[Data section Boundary: Start]

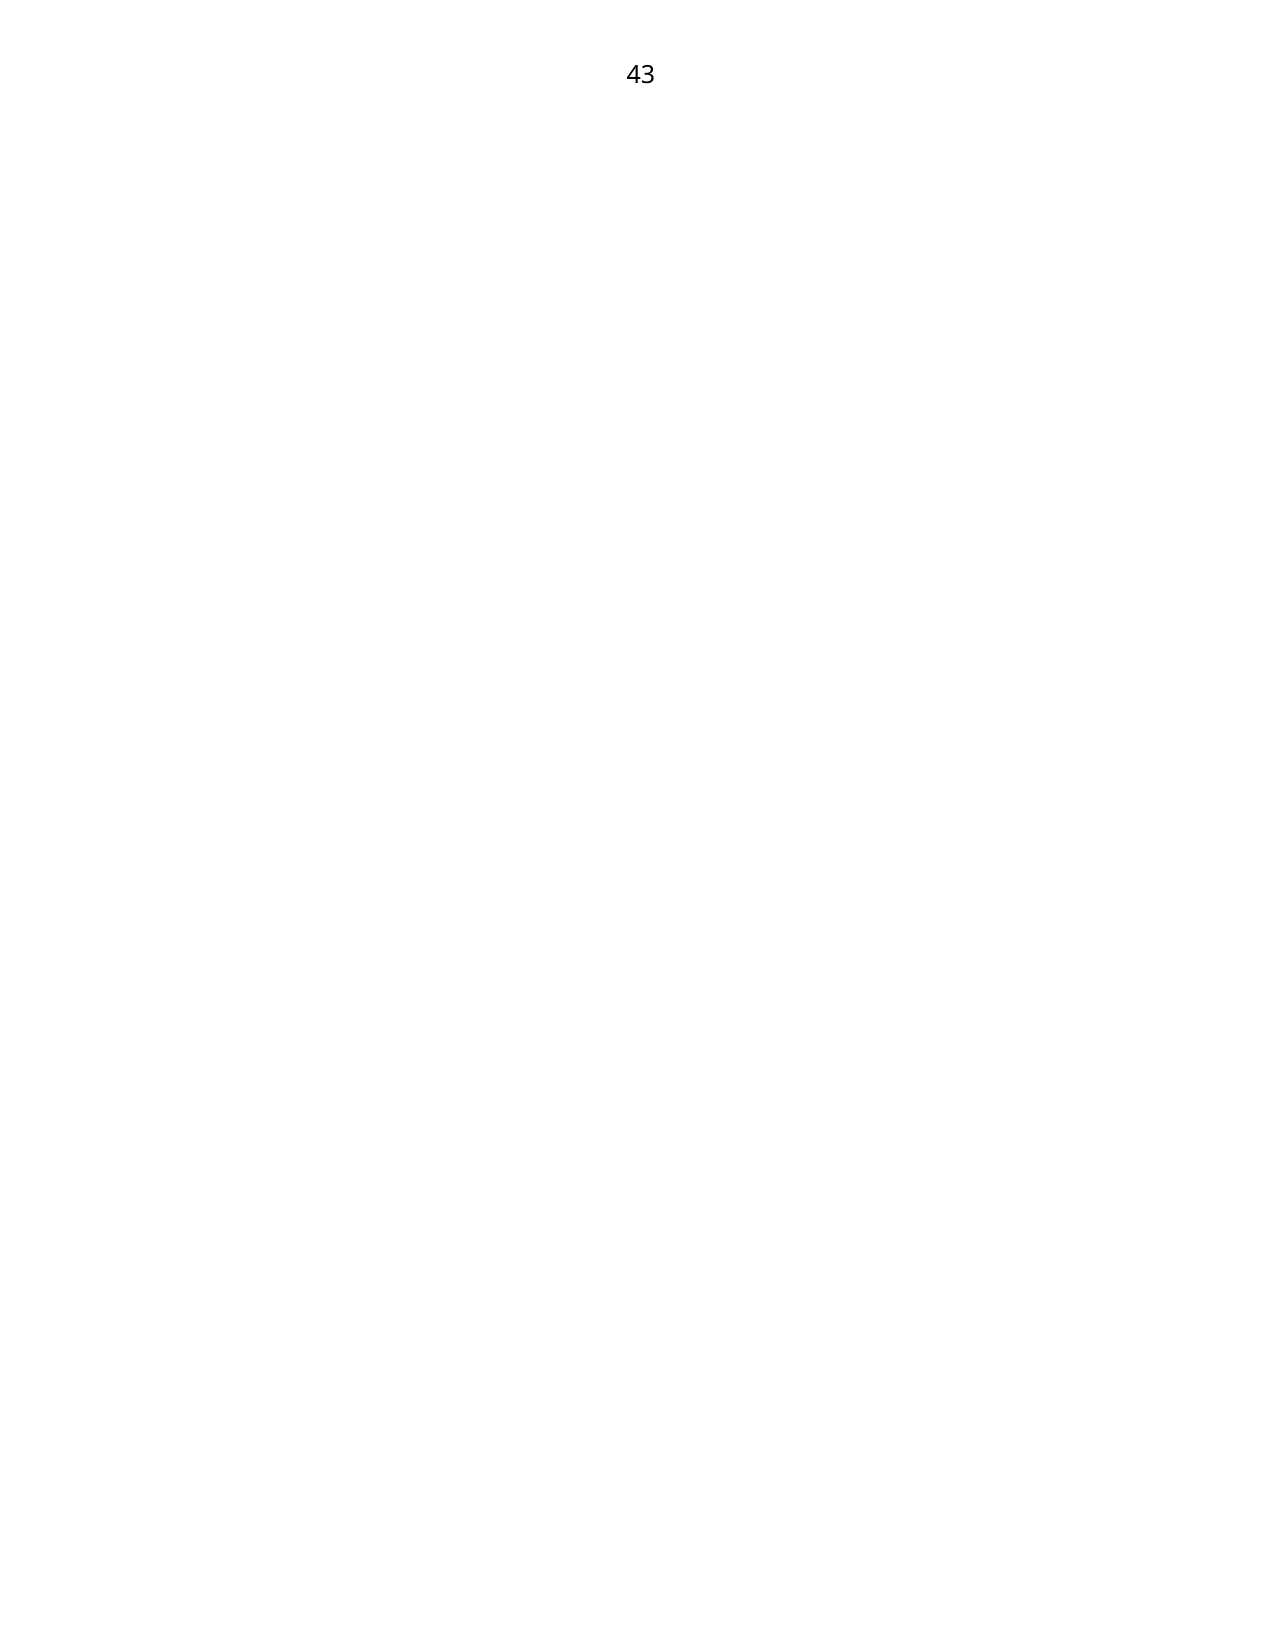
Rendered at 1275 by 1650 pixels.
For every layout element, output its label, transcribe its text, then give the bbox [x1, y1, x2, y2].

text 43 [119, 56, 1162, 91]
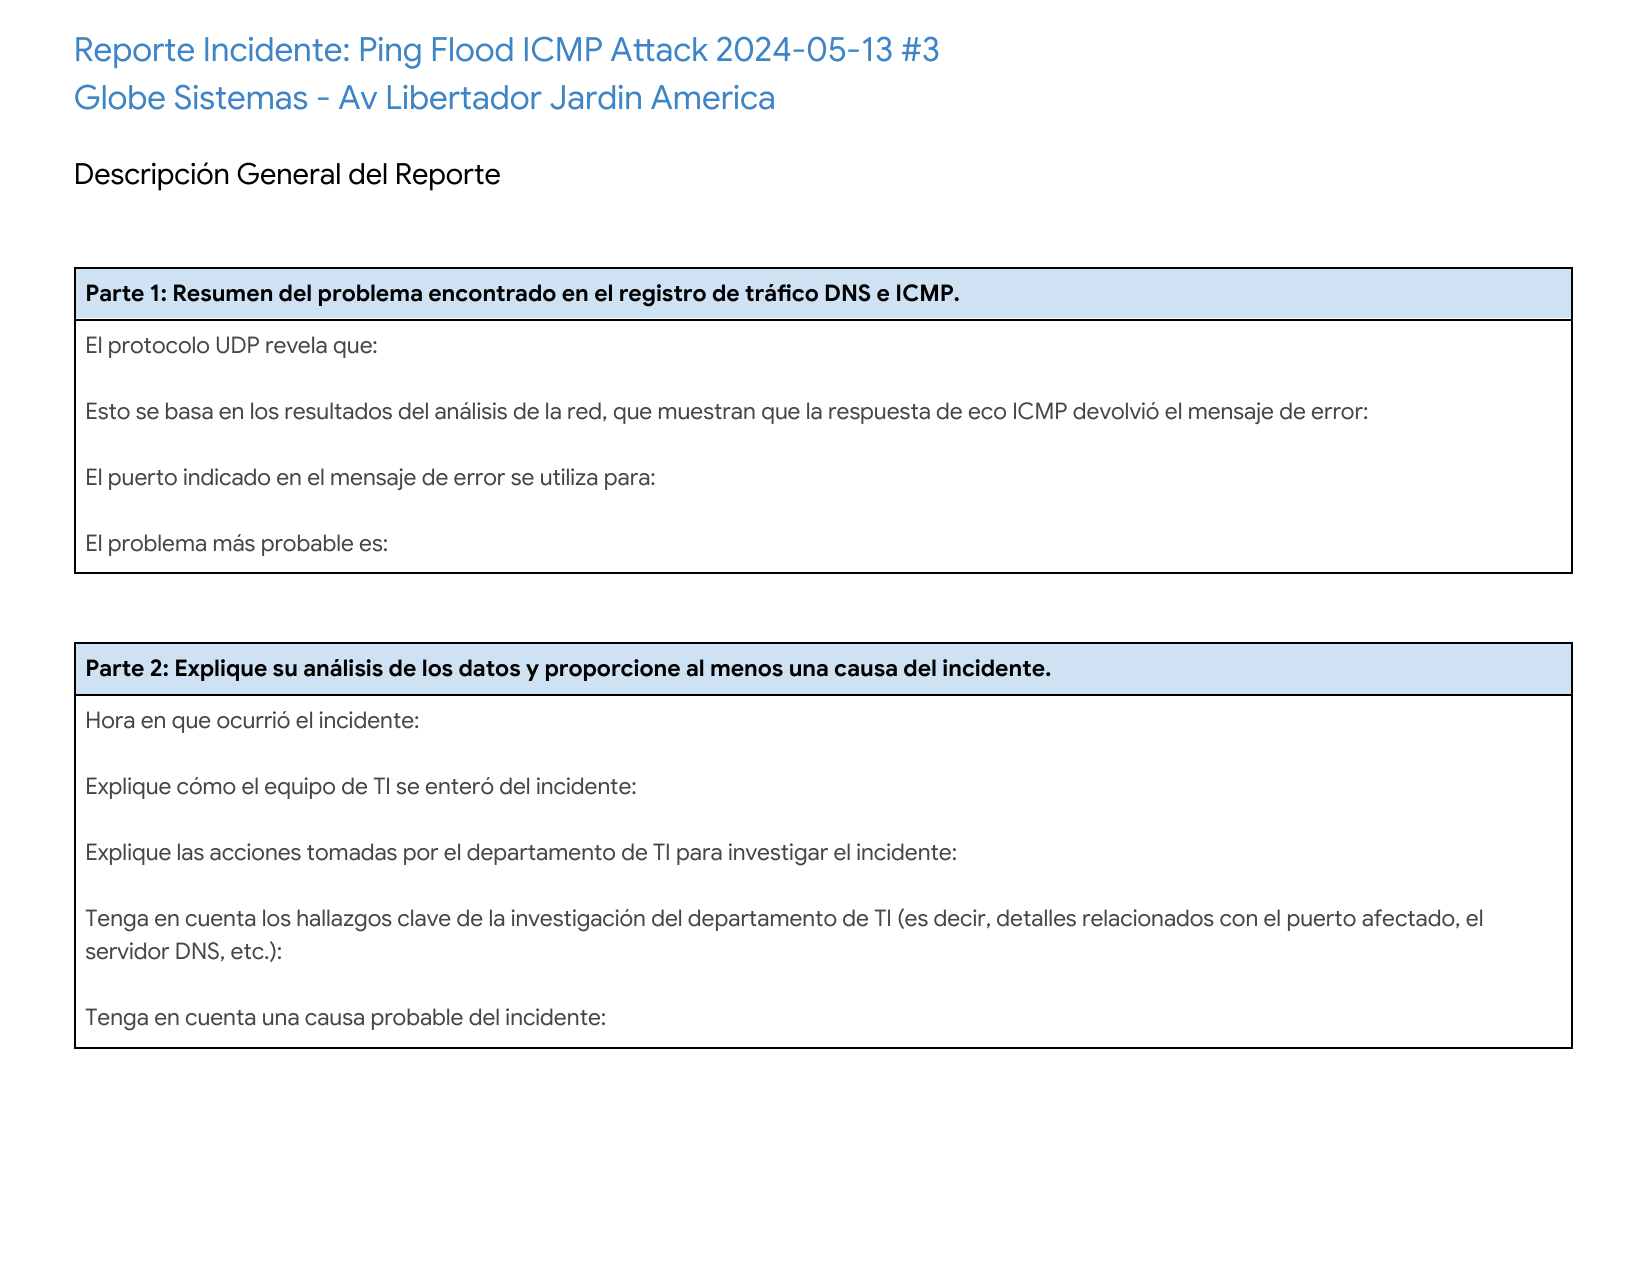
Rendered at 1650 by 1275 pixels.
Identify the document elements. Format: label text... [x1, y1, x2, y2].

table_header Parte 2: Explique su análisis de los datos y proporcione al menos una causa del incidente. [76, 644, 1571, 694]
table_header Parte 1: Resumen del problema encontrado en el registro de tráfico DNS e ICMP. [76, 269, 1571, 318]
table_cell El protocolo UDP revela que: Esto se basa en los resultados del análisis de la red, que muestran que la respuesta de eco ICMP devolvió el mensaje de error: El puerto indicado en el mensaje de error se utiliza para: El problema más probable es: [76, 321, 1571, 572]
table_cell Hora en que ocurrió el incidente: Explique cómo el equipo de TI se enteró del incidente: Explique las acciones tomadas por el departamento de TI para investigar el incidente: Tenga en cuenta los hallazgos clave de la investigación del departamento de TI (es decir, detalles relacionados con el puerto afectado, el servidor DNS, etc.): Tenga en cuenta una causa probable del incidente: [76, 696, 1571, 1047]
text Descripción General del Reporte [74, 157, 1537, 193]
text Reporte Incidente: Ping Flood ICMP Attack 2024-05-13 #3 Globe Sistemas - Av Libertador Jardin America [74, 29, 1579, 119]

[Data section Boundary: End]

* [Task prompt]:
Select and copy every line from the records that includes the word "Rendered".

* [Response box]:
Rendered at 1275 by 1650 pixels.
Rendered at 1650 by 1275 pixels.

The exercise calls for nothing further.